Anti-pelagian Writings by St. Augustine
Chapter 32.--When Good Will Be Perfectly Done.
The apostle then adds these words: |For I know that in me (that is, in my flesh) dwelleth no good thing: for to will is present with me; but how to perfect that which is good I find not.| Now this is said, because a good thing is not then perfected, when there is an absence of evil desires, as evil is perfected when evil desires are obeyed. But when they are present, but are not obeyed, neither evil is performed, since obedience is not yielded to them; nor good, because of their inoperative presence. There is rather an intermediate condition of things: good is effected in some degree, because the evil concupiscence has gained no assent to itself; and in some degree there is a remnant of evil, because the concupiscence is present. This accounts for the apostle's precise words.
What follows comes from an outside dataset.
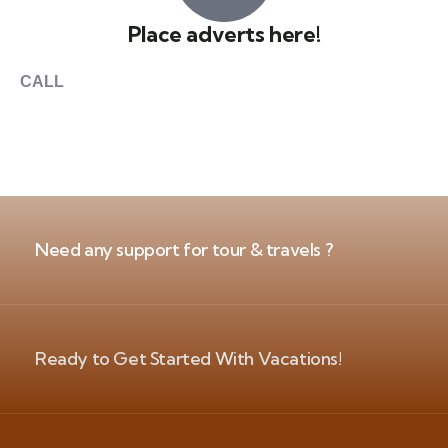
Place adverts here!
CALL
+1 403 953 1711
Need any support for tour & travels ?
Ready to Get Started With Vacations!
He does not say, To do good is not present to him, but |how to perfect it.| For the truth is, one does a good deal of good when he does what the Scripture enjoins, |Go not after thy lusts;| yet he falls short of perfection, in that he fails to keep the great commandment, |Thou shalt not covet.| The law said, |Thou shalt not covet,| in order that, when we find ourselves lying in this diseased state, we might seek the medicine of Grace, and by that commandment know both in what direction our endeavours should aim as we advance in our present mortal condition, and to what a height it is possible to reach in the future immortality. For unless perfection could somewhere be attained, this commandment would never have been given to us.